Cell seeding dynamics in a porous scaffold material designed for meniscus tissue regeneration

TL;DR

This paper models the cell seeding process in a porous scaffold for meniscus tissue regeneration, combining differential equations and spatial effects to understand cell dynamics and extracellular matrix production.

Contribution

It introduces a refined mathematical model incorporating spatial effects for cell seeding in scaffolds, supported by numerical experiments and parameter sets for benchmarking.

Findings

Model captures cell density dynamics and extracellular matrix production.

Spatial effects significantly influence cell colonization patterns.

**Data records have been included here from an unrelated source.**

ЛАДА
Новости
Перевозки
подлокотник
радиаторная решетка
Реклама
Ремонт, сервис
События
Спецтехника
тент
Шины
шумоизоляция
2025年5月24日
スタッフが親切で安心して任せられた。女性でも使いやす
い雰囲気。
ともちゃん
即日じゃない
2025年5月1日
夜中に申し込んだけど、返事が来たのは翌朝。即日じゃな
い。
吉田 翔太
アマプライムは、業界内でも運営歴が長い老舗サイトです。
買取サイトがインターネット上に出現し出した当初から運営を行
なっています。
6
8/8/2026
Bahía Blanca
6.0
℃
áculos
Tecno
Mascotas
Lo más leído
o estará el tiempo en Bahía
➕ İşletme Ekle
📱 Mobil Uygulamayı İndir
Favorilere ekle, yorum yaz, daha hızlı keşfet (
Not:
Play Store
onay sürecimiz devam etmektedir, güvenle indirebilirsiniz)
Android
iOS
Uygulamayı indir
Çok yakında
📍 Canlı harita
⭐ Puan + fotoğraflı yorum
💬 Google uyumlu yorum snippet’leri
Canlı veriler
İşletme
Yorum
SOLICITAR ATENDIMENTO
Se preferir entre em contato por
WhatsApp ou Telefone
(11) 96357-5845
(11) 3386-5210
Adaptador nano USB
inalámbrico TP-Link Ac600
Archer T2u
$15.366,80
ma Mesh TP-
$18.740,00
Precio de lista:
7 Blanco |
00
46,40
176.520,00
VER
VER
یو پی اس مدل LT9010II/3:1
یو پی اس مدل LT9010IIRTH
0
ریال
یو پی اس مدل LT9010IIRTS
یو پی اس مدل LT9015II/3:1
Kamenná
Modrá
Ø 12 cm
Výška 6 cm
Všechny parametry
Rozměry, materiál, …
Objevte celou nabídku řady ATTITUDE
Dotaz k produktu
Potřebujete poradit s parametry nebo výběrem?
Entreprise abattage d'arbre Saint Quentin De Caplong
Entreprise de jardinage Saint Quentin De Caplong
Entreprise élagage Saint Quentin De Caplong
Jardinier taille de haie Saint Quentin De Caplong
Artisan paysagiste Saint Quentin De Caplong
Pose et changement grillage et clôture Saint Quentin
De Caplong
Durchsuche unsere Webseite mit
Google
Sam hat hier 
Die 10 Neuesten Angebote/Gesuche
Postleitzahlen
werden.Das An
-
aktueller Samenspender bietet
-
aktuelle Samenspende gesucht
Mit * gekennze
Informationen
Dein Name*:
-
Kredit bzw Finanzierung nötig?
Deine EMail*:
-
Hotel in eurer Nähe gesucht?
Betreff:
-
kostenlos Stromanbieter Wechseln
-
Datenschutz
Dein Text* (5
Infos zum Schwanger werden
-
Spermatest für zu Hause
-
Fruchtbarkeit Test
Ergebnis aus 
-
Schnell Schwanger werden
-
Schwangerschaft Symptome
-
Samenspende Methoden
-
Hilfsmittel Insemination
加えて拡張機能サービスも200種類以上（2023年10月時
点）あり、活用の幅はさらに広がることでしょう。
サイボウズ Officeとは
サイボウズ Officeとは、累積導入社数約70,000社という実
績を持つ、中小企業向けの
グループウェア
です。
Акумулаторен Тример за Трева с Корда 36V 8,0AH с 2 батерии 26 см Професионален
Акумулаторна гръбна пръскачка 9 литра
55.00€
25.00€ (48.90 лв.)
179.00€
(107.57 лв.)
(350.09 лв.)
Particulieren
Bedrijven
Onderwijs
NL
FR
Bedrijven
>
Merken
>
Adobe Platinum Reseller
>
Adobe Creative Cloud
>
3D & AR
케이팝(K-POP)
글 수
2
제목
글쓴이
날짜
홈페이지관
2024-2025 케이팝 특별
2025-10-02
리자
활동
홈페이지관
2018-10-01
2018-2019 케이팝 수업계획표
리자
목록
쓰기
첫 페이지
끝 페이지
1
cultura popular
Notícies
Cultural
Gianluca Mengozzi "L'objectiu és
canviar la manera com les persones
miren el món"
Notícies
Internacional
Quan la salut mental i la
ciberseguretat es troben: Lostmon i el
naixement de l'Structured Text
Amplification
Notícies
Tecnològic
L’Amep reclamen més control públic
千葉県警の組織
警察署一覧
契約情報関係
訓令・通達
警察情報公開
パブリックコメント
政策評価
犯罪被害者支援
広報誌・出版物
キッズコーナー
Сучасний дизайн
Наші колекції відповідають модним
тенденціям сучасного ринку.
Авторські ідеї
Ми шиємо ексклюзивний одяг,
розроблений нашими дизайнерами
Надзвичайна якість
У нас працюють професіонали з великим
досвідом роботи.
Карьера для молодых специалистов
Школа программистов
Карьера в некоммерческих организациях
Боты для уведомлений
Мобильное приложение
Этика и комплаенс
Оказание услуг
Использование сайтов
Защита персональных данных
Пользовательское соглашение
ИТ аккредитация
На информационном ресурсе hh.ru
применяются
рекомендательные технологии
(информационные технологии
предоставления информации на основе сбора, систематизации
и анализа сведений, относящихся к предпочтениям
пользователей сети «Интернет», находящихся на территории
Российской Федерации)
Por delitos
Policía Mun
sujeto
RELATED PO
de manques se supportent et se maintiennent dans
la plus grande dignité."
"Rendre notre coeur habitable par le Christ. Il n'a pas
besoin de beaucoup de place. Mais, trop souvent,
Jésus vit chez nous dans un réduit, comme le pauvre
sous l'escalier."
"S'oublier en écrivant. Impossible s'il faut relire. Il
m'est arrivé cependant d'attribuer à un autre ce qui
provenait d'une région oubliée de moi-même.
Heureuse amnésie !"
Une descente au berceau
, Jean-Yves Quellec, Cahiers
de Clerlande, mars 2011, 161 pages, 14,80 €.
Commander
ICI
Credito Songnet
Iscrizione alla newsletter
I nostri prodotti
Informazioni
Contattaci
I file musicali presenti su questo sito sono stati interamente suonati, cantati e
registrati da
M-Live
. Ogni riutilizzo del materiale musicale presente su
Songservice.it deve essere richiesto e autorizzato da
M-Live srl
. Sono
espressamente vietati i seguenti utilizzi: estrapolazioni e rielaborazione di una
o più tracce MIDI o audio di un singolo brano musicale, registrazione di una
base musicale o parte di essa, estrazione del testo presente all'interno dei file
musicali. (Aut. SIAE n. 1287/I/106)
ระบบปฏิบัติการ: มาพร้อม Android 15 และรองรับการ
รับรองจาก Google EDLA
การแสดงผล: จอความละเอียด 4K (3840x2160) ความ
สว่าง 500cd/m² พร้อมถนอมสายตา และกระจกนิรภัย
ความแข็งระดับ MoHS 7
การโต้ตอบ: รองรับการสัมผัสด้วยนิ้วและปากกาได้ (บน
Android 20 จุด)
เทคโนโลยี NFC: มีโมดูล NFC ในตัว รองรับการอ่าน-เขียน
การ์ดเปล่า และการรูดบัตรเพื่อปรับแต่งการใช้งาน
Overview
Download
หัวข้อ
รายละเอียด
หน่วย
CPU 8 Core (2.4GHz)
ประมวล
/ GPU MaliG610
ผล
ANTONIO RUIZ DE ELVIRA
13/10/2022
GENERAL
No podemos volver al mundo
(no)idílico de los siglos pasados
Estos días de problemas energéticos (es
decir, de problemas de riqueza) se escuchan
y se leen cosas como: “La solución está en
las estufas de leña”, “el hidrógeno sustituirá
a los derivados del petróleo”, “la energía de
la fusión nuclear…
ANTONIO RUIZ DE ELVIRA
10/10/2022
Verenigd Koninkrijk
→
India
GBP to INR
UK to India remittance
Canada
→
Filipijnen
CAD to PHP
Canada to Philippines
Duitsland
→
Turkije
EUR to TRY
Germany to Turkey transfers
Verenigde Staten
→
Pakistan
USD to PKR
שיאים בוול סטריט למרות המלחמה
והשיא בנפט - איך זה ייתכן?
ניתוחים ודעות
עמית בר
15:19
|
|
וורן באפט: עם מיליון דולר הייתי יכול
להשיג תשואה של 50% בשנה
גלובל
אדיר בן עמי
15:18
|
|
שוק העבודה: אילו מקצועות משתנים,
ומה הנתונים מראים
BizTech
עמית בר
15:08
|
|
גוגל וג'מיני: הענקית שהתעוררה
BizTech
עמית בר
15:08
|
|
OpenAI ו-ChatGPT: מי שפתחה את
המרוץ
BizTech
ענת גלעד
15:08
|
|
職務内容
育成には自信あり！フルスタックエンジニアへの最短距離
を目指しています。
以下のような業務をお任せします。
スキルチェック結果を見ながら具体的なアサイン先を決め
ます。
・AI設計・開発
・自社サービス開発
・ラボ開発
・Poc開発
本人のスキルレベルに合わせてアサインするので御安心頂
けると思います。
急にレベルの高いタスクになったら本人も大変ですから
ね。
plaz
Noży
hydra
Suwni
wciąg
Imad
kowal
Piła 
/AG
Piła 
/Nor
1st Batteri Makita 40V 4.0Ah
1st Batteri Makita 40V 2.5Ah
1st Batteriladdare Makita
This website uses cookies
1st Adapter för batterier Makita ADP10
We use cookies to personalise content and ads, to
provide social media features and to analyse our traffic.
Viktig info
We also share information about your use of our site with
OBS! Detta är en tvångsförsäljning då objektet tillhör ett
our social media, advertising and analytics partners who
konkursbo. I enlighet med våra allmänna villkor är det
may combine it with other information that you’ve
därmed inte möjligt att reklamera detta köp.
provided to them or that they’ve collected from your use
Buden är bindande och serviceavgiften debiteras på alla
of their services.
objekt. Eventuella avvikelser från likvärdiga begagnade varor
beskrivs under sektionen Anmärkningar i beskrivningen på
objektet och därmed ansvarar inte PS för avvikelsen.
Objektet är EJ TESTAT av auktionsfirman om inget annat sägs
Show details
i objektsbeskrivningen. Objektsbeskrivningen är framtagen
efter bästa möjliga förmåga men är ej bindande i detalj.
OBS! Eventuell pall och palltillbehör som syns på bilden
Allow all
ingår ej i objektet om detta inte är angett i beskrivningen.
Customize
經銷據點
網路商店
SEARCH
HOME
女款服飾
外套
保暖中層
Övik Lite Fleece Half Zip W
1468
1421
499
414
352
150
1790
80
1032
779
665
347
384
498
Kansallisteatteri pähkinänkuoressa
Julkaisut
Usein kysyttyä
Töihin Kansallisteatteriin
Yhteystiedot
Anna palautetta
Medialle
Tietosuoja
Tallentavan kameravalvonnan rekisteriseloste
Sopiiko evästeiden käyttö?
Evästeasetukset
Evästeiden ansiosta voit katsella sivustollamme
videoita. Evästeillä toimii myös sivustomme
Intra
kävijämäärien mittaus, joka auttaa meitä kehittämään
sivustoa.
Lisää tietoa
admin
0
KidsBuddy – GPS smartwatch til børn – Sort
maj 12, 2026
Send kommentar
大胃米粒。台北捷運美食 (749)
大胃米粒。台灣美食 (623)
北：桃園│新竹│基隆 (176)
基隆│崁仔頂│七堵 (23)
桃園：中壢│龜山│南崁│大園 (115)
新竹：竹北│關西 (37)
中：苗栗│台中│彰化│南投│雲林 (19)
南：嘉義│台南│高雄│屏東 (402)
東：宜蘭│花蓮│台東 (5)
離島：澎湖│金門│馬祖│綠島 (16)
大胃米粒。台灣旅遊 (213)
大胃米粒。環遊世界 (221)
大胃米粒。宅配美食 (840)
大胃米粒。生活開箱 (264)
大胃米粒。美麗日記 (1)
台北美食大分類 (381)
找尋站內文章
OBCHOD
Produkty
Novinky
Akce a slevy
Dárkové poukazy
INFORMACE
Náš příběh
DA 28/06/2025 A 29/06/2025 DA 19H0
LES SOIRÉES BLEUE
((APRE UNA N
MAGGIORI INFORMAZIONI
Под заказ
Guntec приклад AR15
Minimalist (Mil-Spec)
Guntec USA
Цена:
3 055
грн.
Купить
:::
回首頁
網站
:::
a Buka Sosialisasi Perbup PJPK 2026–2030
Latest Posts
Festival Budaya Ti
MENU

Provides parameters for future experimental benchmarking.

Abstract

We study the dynamics of a seeding experiment where a fibrous scaffold material is colonized by two types of cell populations. The specific application that we have in mind is related to the idea of meniscus tissue regeneration. In order to support the development of a promising replacement material, we discuss certain rate equations for the densities of human mesenchymal stem cells and chondrocytes and for the production of collagen-containing extracellular matrix. For qualitative studies, we start with a system of ordinary differential equations and refine then the model to include spatial effects of the underlying nonwoven scaffold structure. Numerical experiments as well as a complete set of parameters for future benchmarking are provided.